Я поблагодарил за честь и доверие.
Сталин продолжал:
– А кого вы еще рекомендуете в авторский коллектив?
Я не был подготовлен к этому вопросу, но, подумав немного, назвал фамилии двух наиболее квалифицированных профессоров-экономистов.
Смеясь, Сталин сказал:
– Ну вот вы и раскрываете свою фракцию.
Я не имел к названным мною профессорам ни особого доброжелательства, ни тем более недоброжелательства, но почувствовал, что из моей поспешной рекомендации могут быть сделаны самые неожиданные выводы. Поэтому я сказал, что вопрос об авторах требует более тщательного продумывания.
Сталин:
– А вы читали последний макет учебника? Как вы его оцениваете?

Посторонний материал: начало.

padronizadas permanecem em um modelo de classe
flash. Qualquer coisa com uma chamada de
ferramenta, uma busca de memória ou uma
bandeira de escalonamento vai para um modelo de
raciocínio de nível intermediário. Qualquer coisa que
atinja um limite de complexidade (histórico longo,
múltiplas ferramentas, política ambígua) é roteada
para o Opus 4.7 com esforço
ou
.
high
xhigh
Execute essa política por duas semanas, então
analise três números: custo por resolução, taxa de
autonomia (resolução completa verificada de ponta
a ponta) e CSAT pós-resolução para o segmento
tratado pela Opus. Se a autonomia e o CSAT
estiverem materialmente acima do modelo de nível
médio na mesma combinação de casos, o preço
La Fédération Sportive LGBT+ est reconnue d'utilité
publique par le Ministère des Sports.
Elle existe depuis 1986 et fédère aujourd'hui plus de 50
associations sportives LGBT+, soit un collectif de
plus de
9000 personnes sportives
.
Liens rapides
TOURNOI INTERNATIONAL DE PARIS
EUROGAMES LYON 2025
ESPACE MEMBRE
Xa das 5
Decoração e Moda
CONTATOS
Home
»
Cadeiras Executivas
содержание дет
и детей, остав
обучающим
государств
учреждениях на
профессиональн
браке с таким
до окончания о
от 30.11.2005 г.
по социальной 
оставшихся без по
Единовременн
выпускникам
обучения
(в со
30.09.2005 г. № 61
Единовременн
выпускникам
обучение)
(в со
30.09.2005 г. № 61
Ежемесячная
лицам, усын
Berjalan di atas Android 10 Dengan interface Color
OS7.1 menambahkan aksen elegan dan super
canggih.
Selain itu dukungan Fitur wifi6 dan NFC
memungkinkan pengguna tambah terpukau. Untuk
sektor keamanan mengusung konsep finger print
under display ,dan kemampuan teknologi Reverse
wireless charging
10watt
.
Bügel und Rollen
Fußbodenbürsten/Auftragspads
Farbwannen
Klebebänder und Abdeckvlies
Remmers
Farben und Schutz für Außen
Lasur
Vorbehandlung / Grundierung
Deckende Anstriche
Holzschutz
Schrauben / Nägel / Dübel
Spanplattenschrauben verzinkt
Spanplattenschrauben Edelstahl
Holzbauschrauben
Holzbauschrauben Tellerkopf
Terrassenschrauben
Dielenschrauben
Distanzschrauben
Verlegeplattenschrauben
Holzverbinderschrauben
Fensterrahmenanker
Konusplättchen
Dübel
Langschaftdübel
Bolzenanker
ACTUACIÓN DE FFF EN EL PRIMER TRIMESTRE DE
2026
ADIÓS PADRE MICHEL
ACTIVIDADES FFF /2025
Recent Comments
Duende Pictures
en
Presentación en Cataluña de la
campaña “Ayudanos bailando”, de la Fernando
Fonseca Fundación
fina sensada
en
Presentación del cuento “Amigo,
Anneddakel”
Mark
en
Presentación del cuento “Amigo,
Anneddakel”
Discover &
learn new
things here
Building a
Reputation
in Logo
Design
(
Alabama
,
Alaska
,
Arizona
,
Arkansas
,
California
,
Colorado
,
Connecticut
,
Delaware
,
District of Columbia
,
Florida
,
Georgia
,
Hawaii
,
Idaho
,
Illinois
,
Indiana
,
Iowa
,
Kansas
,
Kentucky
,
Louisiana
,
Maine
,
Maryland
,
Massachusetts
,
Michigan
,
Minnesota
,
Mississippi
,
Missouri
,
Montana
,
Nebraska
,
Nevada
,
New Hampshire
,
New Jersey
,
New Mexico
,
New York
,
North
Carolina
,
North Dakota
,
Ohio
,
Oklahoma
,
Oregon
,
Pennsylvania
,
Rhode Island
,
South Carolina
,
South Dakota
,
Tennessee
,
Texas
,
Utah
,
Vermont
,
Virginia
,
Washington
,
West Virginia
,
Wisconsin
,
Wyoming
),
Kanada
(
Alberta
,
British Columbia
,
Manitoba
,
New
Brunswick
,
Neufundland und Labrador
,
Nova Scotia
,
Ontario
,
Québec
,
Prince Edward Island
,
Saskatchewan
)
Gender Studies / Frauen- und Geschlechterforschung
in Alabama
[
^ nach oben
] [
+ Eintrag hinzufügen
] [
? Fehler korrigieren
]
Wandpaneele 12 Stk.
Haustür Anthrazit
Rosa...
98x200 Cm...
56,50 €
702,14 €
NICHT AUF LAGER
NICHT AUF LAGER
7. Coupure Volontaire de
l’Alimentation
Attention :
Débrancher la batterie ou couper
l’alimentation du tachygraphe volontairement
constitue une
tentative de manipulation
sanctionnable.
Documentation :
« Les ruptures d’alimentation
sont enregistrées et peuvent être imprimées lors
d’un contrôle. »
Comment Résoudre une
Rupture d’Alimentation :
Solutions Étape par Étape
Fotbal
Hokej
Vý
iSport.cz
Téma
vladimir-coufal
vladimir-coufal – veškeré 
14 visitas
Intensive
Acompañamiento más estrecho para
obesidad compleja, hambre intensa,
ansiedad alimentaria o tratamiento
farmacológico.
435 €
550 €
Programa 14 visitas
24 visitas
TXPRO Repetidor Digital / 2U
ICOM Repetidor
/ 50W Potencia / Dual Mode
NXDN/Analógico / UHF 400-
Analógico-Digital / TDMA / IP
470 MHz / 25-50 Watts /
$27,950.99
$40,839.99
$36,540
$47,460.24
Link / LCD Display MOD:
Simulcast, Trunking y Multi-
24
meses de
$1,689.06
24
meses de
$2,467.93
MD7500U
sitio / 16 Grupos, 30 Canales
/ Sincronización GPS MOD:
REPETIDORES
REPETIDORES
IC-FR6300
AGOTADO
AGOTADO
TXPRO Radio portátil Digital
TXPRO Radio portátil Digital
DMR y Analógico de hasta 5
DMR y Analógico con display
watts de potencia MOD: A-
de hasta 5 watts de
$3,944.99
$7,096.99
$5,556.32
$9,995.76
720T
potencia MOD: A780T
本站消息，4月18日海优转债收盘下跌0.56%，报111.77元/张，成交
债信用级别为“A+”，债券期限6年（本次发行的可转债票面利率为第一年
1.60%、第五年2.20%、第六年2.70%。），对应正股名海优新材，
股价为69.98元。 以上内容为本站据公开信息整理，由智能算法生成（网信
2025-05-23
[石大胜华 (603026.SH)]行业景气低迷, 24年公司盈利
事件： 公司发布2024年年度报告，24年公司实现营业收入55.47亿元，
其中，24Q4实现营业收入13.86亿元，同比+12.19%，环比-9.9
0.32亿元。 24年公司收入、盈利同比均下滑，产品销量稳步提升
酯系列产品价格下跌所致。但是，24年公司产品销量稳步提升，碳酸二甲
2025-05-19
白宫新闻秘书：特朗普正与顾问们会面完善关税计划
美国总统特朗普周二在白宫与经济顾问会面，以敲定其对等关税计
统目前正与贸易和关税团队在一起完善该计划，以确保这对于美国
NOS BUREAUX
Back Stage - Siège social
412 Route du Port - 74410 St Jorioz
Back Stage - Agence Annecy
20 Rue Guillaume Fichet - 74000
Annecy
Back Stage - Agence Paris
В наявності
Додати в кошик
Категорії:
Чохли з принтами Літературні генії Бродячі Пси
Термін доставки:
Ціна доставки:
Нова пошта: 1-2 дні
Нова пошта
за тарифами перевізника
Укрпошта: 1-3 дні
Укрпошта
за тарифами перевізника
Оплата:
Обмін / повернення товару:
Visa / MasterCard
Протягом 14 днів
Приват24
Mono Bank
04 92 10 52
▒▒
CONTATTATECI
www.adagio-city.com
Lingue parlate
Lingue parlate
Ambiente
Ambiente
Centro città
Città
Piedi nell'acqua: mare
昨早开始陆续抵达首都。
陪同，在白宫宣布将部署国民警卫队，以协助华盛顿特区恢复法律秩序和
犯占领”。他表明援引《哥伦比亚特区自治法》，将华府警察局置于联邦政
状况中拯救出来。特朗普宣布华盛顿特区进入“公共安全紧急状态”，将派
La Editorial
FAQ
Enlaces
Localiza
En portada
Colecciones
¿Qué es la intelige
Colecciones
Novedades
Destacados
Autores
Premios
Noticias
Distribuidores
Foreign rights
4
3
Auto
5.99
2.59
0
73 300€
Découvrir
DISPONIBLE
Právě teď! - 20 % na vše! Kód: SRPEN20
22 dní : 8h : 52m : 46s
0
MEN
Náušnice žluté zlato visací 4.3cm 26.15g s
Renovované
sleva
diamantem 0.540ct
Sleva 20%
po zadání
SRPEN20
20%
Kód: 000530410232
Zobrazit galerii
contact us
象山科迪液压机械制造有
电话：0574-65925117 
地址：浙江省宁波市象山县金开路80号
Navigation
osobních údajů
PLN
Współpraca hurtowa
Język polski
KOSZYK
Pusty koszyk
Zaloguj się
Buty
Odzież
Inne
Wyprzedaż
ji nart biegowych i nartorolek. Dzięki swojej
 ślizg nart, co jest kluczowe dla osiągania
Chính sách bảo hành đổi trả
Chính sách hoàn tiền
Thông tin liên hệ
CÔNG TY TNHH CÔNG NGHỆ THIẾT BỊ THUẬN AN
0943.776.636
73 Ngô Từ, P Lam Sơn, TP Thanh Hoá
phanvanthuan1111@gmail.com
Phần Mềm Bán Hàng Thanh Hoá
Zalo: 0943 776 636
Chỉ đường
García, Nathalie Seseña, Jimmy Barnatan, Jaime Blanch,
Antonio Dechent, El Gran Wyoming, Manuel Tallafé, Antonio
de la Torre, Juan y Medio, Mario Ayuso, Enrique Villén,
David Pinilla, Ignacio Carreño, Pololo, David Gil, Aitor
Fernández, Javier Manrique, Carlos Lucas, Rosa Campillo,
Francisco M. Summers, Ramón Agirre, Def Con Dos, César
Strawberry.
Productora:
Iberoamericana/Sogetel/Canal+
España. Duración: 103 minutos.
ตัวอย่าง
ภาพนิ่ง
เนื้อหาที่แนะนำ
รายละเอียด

Я с максимальной сжатостью изложил свои оценки и замечания, считая, что для дела важно выудить не из меня, а из Сталина возможно больше замечаний, соображений, советов – как построить учебник политической экономии. И дальше в течение двух с половиной часов говорил почти один Сталин.
Потом я убедился, что многое из того, чем он делился со мной, он изложил затем на авторском коллективе. Вообще, из некоторых других эпизодов у меня сложилось впечатление, что Сталин считал необходимым в отдельных случаях предварительно поразмышлять вслух и проверить некоторые свои мысли и формулы. Это проистекало из исключительного чувства ответственности, присущего Сталину, не только за каждое слово, но и за каждый оттенок, который может быть придан его слову.
В этой области контраст со Сталиным был особенно разителен, когда к руководству пришел Хрущев.
Хрущев страдал патологическим недержанием речи, всякое чувство ответственности за слова было у него потеряно.
В порядке прилива показной храбрости Хрущев мог экспромтом в публичном выступлении предъявить, скажем, союзным великим державам ультиматум: «В 6-месячный срок («к маю») подписать мирный договор с Германской Демократической Республикой. Если это не будет сделано, то…» – дальше следовали прямые угрозы со ссылкой на то, что Советский Союз имеет такой запас атомных бомб, что может снести все на земном шаре, и т. д.
На протяжении тридцатилетнего сталинского руководства все государственные деятели мира привыкли с предельной серь езностью относиться к каждому слову «русских», «большевиков», которые слов на ветер не бросают. И естественно, по традиции после такого ультиматума Хрущева следовали дополнительные миллиардные ассигнования на увеличение производства вооружений. Генеральные штабы США, Англии, Франции, НАТО начинали принимать предупредительные меры по защите Западного Берлина от «русского нашествия». Весь мир впадал в состояние ожидания войны. Но наступал намеченный ультиматумом май, Хрущев снова повторял свой ультиматум с переносом срока уже на май следующего года. Результат – тот же.
Вполне понятно, что больше всего выигрывали от этой словесной безответственности империалистические монополии по производству оружия.
Такой же эффект был и от многих других публичных выступлений Хрущева. Как болтливая кухарка не может удержаться от того, чтобы разболтать соседке, что она подсмотрела у хозяев, так и Хрущев был абсолютно не в состоянии молчать, в том числе хранить государственную тайну. Его буквально распирало от неодолимой потребности похвастать тем, что он узнал или увидел.
Вот один из образчиков публичных выступлений такого рода:
– Я вчера посетил один из наших военных заводов по производству ракетной техники. Знайте, что мы уже поставили производство баллистических ракет на конвейер. Каждую минуту с конвейера, как колбасы, вылетают ракеты.
Конечно, квалифицированные эксперты генеральных штабов империалистических стран серьезно и тщательно оценивали, какая доля правды была в этом бахвальстве. Но беда заключалась в том, что за каждым таким выступлением Хрущева следовали законопроекты в конгрессе США и парламентах великих европейских держав о дополнительных ассигнованиях на вооружения, чтобы догнать СССР, который уже «поставил производство ракет на конвейер».